Dennis turned into the narrow walled alley; the Corvette shuddered down the narrow space between crumbling walls.
“Stop.” Tom said. They had drawn up to a collapsed portion of the wall, and Tom leaned his head through the passenger window to peer into a thicket of waist-high yellow grass. “Farther,” Tom said. Dennis let the car roll forward.
After a moment they came to the green doors of a one-horse stable converted into a garage. Two dusty windows covered with spiderwebs faced the narrow alley. “Here,” Tom said, and jumped out of the car. He shielded his eyes to look through one of the windows. He immediately moved to the other, then back again. He straightened himself up to his full height and then covered his face with his hands.
“Is this over now?” Dennis asked.
Tom folded himself back into the car.
“I’m going to take you home,” Dennis said.
“Mr. Handley, you are going to drive me around the block. We are going to go up and down every street and every alley in this part of Weasel Hollow, if that is what we have to do.”

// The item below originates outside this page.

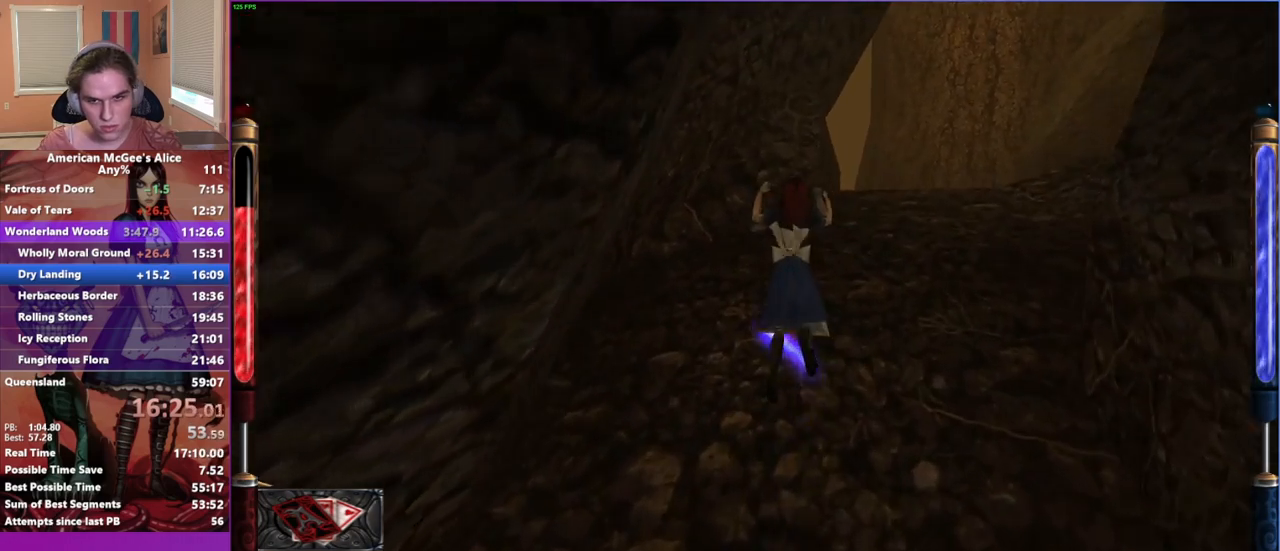
{"keys": ["d", "space", "w"], "mouse": [], "events": [[33, "a", "up"], [83, "d", "down"], [417, "space", "down"]]}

At the next corner he turned right onto a street lined with shacks, rusting cars up on their rims, and a few native houses set far back on dead yellow lawns. Goats nibbled weeds in front of dwellings that were blankets slung tepee-style around leaning poles. Tom uttered a noise that sounded amazingly like a purr. Twenty yards ahead and across the street, partially obscured by a mound of garbage—tin cans, empty bottles, rotting onion peels, and slimy bits of fly-encrusted meat—was a car identical to his, so highly polished that it sparkled.
“Let me off here,” Tom said. He was opening the door before Dennis came to a stop.
Tom ran toward the sleek black car and laid his hands on the hood.